Matching forage quality to animal needs: Animal performance is determined by feed availability, feed nutrient content, intake, extent of digestion, and metabolism of the feed digested, but availability and intake most often determine animal performance. A cow never produced milk or a steer never grew on feed that it didn’t eat. With regard to the nutritive content of forage, digestible energy (digestibility) is the most common limiting factor. However, there are times when protein and minerals are the nutrients that limit animal performance, especially in grassing situations when supplementation is impractical. The amounts of digestible energy, protein, vitamins, and minerals needed for maintenance is low relative to other animal processes. In general, forages that contain less than 70 per cent NDF and more than 8 per cent crude protein will contain enough digestible protein and energy, vitamins, and minerals to maintain older animals. Thus, even many low quality forages and crop residues can meet the maintenance needs of some classes of animals, if protein and minerals are adequate.

Following key points should be remembered while managing the forage quality:

The ultimate measure of forage quality is animal performance. Factors having the greatest impact on forage quality are forage species, stage of maturity at harvest, and (if forage is mechanically harvested) harvesting and storage techniques. Forage quality varies greatly among and within forage crops, and nutritional needs vary among and within animal classes and species. Knowing forage quality and animal nutritional needs is necessary to formulate rations that result in desired animal performance.

Leaves are higher in quality than stems; young stems are higher in quality than old stems; and green leaves are higher in quality than dead leaves. In most cases, higher quality is also associated with legumes as compared to grasses; and with cool-season plants as compared to warm-season plants.

Rain during field drying damages legume hay more than grass hay. Also, the dryer the hay when rain occurs, the greater the damage. However, delayed harvest due to concern about rain probably results in more forage quality loss. Fertilising with nitrogen generally increases the crude protein level of grasses, but fertilisation usually has little or no effect on the digestible energy of forage.

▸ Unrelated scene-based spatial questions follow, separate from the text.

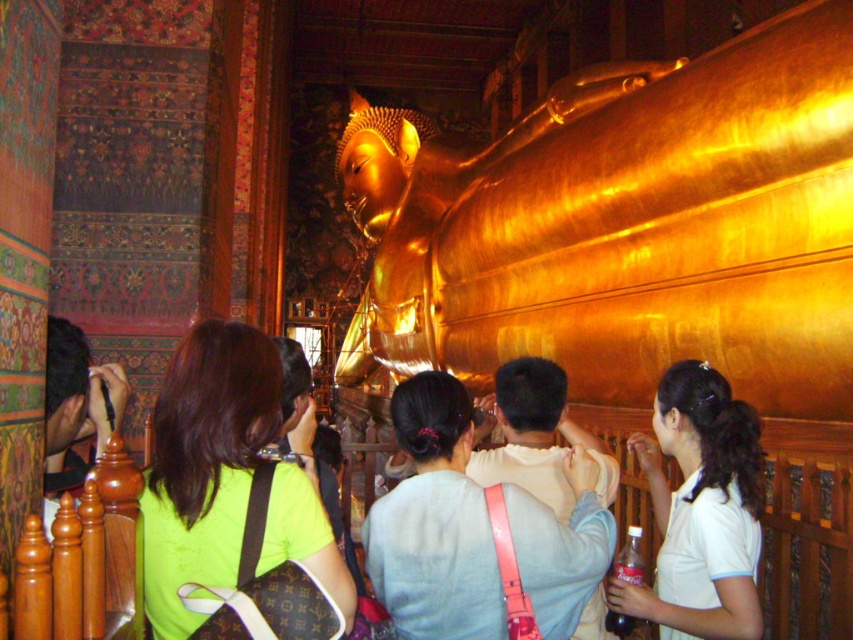
Question: Does green fabric bag at center appear under dark brown hair at left?

Choices:
 (A) yes
 (B) no

Answer: (A)

Question: Among these points, which one is farthest from the camera?

Choices:
 (A) (408, 506)
 (B) (207, 371)
 (C) (50, 401)
 (D) (676, 604)

Answer: (D)

Question: Among these points, which one is nearest to the camera?

Choices:
 (A) (206, 461)
 (B) (660, 438)

Answer: (A)

Question: Observing the image, what is the correct spatial positioning of light blue fabric shirt at center in reference to dark brown hair at left?

Choices:
 (A) below
 (B) above

Answer: (A)

Question: Can you confirm if white matte shirt at center is positioned above dark brown hair at left?

Choices:
 (A) no
 (B) yes

Answer: (A)

Question: Which object is positioned closest to the light blue fabric shirt at center?

Choices:
 (A) white matte shirt at center
 (B) dark brown hair at left

Answer: (A)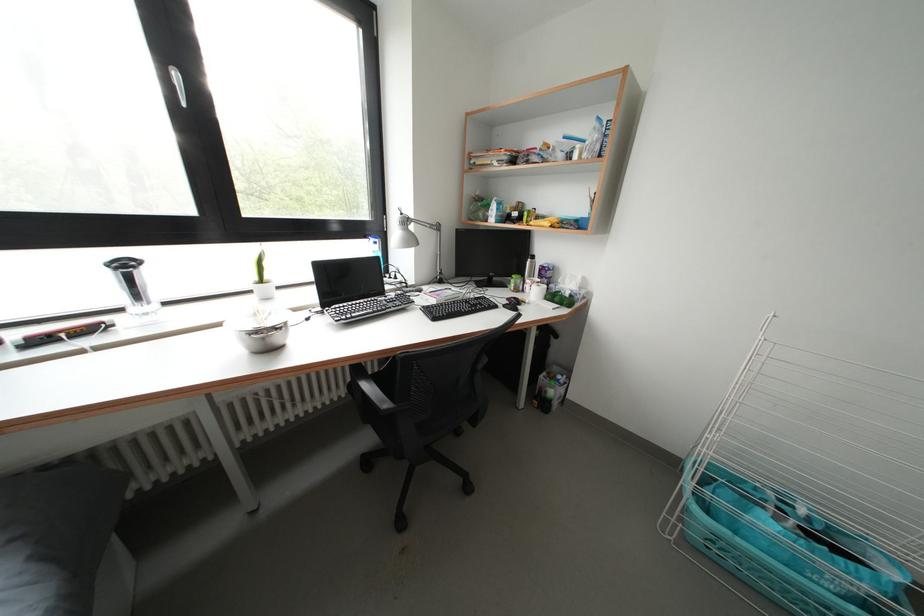
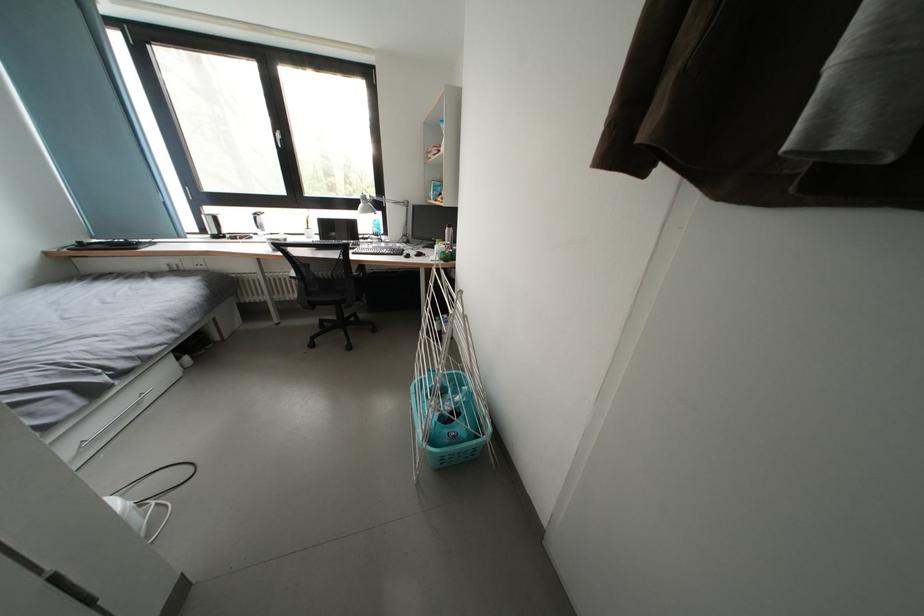
Find the pixel in the second image that matches (x=371, y=241) in the first image.

(377, 215)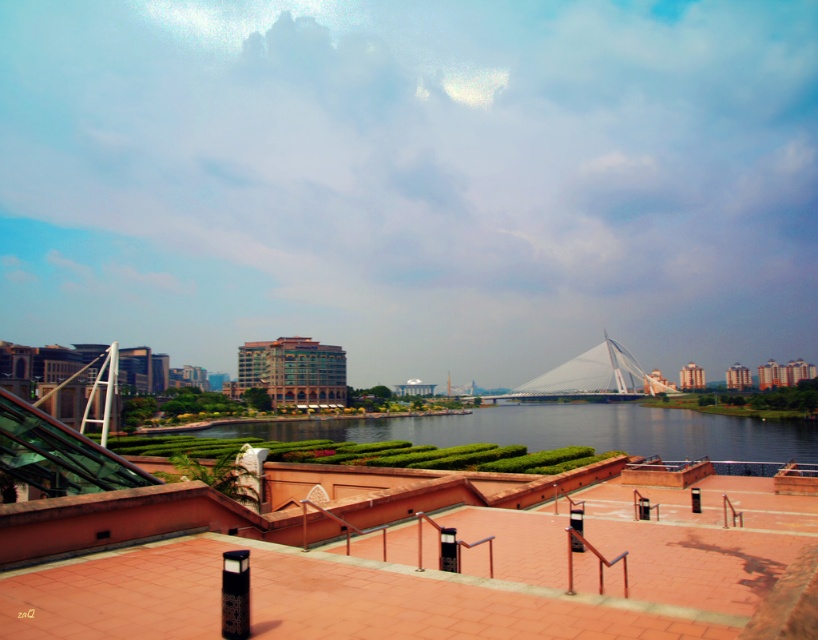
You are a drone operator planning to fly a drone from the green grassy river at center to the white glass bridge at center. According to the scene description, what is the minimum distance the drone must cover to reach the bridge?

The minimum distance the drone must cover to reach the white glass bridge at center from the green grassy river at center is 122.23 feet.

You are a landscape architect reviewing this urban space. You need to determine which area occupies more visual space in the image between the green grassy river at center and the white glass bridge at center. Which one is larger?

Sensory evaluation of forage provides important information. While protein and minerals can limit animal performance, digestible energy is more likely to be the limiting factor from forage.

The more mature and fibrous (lower in quality) forage, the longer it takes to be digested and the less an animal will consume. Major losses in forage quality often occur due to poor storage and feeding techniques. Producing forage with good nutritive value is not enough; good animal performance results when animals consume forage that is suitably high in nutrients and low in fibre.

There is need to supply of pure and quality seed supply to ensure forage of high and nutritional value. The Agricultural Department has to put more emphasis on varieties improvement of fodder crops along with cash crops for enhancing dairy productivity.